START Provided material
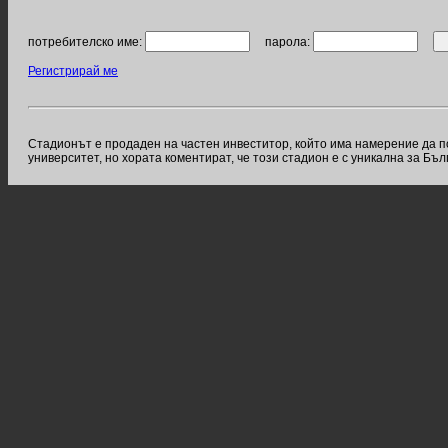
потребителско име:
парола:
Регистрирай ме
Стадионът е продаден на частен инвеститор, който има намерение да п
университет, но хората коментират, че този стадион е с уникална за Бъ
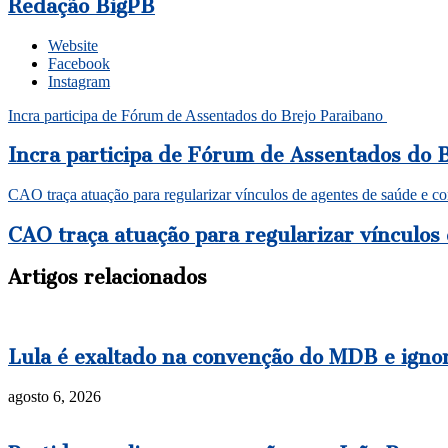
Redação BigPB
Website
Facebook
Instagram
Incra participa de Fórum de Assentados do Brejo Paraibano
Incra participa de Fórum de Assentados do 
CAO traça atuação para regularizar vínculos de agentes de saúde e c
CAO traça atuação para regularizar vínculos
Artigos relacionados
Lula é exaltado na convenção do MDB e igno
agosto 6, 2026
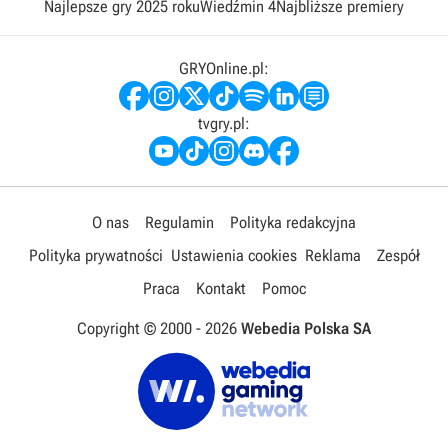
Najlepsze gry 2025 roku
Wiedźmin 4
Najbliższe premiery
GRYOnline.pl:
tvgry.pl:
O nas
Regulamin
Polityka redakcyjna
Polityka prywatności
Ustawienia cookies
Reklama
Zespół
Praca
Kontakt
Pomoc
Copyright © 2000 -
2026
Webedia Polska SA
END Provided material
START Provided material
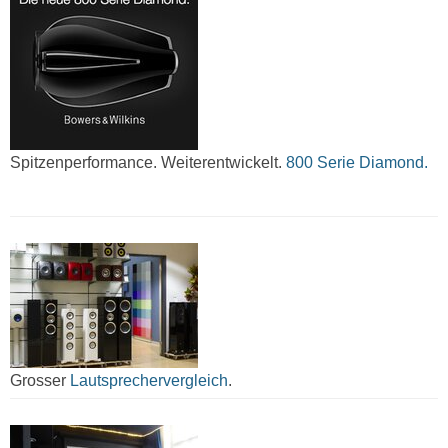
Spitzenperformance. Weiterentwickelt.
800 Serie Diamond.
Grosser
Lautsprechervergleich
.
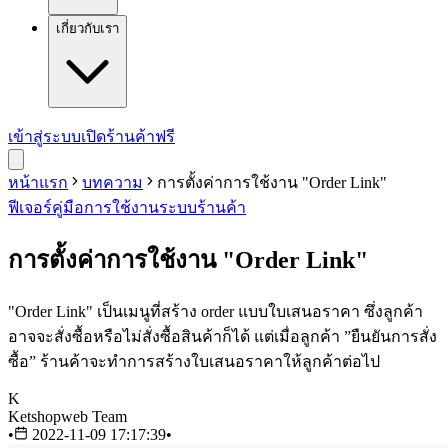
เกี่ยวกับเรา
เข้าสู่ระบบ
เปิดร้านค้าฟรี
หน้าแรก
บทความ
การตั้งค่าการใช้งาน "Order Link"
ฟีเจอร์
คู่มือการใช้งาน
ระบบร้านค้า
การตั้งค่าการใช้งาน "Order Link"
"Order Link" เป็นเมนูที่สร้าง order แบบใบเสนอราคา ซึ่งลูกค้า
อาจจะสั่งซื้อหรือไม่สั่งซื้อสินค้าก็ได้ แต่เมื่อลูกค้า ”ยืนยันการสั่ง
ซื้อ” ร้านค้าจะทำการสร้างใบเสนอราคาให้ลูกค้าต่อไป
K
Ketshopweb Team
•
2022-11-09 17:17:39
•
END Provided material
> **Goal of the exercise**
Swap "Artigos relacionados" for "Matérias relacionadas" in the part of the items that opens with the line containing "Redação BigPB" and closes with the line containing "agosto 6, 2026". Give back that part only, with nothing else changed.

> **Answer box**
Redação BigPB
Website
Facebook
Instagram
Incra participa de Fórum de Assentados do Brejo Paraibano
Incra participa de Fórum de Assentados do 
CAO traça atuação para regularizar vínculos de agentes de saúde e c
CAO traça atuação para regularizar vínculos
Matérias relacionadas
Lula é exaltado na convenção do MDB e igno
agosto 6, 2026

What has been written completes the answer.